Saved data entries:
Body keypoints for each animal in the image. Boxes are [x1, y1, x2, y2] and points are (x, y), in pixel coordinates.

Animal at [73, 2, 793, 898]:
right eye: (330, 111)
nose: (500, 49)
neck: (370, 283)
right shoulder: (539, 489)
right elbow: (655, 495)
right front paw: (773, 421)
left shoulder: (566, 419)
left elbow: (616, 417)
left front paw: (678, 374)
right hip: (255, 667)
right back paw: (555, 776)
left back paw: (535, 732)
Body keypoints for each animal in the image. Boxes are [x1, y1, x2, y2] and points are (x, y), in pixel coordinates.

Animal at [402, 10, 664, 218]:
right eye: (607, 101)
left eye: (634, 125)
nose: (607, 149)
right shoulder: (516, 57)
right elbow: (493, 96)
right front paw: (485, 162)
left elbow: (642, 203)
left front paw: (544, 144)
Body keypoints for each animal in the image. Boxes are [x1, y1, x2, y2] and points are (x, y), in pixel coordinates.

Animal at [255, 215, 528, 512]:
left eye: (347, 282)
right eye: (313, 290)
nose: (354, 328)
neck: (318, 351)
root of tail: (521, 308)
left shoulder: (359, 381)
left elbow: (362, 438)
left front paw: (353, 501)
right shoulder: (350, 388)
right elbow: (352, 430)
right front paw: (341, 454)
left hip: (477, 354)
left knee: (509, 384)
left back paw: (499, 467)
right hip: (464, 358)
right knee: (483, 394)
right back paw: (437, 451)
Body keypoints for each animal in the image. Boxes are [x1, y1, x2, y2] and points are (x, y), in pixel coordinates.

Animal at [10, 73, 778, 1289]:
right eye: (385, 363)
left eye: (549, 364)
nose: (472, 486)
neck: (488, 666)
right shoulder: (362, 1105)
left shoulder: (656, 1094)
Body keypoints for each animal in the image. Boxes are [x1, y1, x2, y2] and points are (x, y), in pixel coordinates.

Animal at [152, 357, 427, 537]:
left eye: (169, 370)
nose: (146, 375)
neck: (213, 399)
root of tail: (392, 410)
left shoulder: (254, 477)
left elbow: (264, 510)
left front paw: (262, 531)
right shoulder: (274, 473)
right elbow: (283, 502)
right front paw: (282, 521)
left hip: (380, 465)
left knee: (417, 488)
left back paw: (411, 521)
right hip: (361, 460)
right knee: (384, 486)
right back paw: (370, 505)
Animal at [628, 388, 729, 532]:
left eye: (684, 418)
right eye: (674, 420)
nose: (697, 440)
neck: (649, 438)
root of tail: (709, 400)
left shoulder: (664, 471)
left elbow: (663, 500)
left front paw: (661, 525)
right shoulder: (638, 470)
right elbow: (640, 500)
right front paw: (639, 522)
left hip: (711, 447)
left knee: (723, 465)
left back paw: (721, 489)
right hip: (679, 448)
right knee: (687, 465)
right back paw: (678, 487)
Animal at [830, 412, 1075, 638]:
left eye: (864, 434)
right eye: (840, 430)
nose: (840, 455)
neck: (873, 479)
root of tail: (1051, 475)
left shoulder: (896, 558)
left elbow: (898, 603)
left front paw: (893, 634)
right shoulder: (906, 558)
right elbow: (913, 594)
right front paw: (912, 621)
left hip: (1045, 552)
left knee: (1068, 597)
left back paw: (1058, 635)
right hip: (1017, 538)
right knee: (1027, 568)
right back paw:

**Exercise details:** Every entry is to be retyped word for word.

**Reply to the task:**
Body keypoints for each animal in the image. Boxes are [x1, y1, x2, y2] and points are (x, y), in pixel coordinates.

Animal at [73, 2, 793, 898]:
right eye: (330, 111)
nose: (500, 49)
neck: (370, 283)
right shoulder: (539, 489)
right elbow: (655, 495)
right front paw: (773, 421)
left shoulder: (566, 419)
left elbow: (616, 417)
left front paw: (678, 374)
right hip: (255, 667)
right back paw: (555, 776)
left back paw: (535, 732)
Body keypoints for each animal in the image. Boxes are [x1, y1, x2, y2] and points are (x, y), in pixel coordinates.

Animal at [402, 10, 664, 218]:
right eye: (607, 101)
left eye: (634, 125)
nose: (607, 149)
right shoulder: (516, 57)
right elbow: (493, 96)
right front paw: (485, 162)
left elbow: (642, 203)
left front paw: (544, 144)
Body keypoints for each animal in the image. Boxes are [x1, y1, x2, y2] and points are (x, y), in pixel coordinates.

Animal at [255, 215, 528, 512]:
left eye: (347, 282)
right eye: (313, 290)
nose: (354, 328)
neck: (318, 351)
root of tail: (521, 308)
left shoulder: (359, 381)
left elbow: (362, 438)
left front paw: (353, 501)
right shoulder: (350, 388)
right elbow: (352, 430)
right front paw: (341, 454)
left hip: (477, 354)
left knee: (509, 384)
left back paw: (499, 467)
right hip: (464, 358)
right knee: (483, 394)
right back paw: (437, 451)
Body keypoints for each animal in the image. Boxes are [x1, y1, x2, y2] and points are (x, y), in pixel coordinates.

Animal at [10, 73, 778, 1289]:
right eye: (385, 363)
left eye: (549, 364)
nose: (472, 486)
neck: (488, 666)
right shoulder: (362, 1105)
left shoulder: (656, 1094)
Body keypoints for each animal in the image. Boxes are [x1, y1, x2, y2] and points are (x, y), in pixel coordinates.

Animal at [152, 357, 427, 537]:
left eye: (169, 370)
nose: (146, 375)
neck: (213, 399)
root of tail: (392, 410)
left shoulder: (254, 477)
left elbow: (264, 510)
left front paw: (262, 531)
right shoulder: (274, 473)
right elbow: (283, 502)
right front paw: (282, 521)
left hip: (380, 465)
left knee: (417, 488)
left back paw: (411, 521)
right hip: (361, 460)
right knee: (384, 486)
right back paw: (370, 505)
Animal at [628, 388, 729, 532]:
left eye: (684, 418)
right eye: (674, 420)
nose: (697, 440)
neck: (649, 438)
root of tail: (709, 400)
left shoulder: (664, 471)
left elbow: (663, 500)
left front paw: (661, 525)
right shoulder: (638, 470)
right elbow: (640, 500)
right front paw: (639, 522)
left hip: (711, 447)
left knee: (723, 465)
left back paw: (721, 489)
right hip: (679, 448)
right knee: (687, 465)
right back paw: (678, 487)
Animal at [830, 412, 1075, 638]:
left eye: (864, 434)
right eye: (840, 430)
nose: (840, 455)
neck: (873, 479)
root of tail: (1051, 475)
left shoulder: (896, 558)
left elbow: (898, 603)
left front paw: (893, 634)
right shoulder: (906, 558)
right elbow: (913, 594)
right front paw: (912, 621)
left hip: (1045, 552)
left knee: (1068, 597)
left back paw: (1058, 635)
right hip: (1017, 538)
right knee: (1027, 568)
right back paw:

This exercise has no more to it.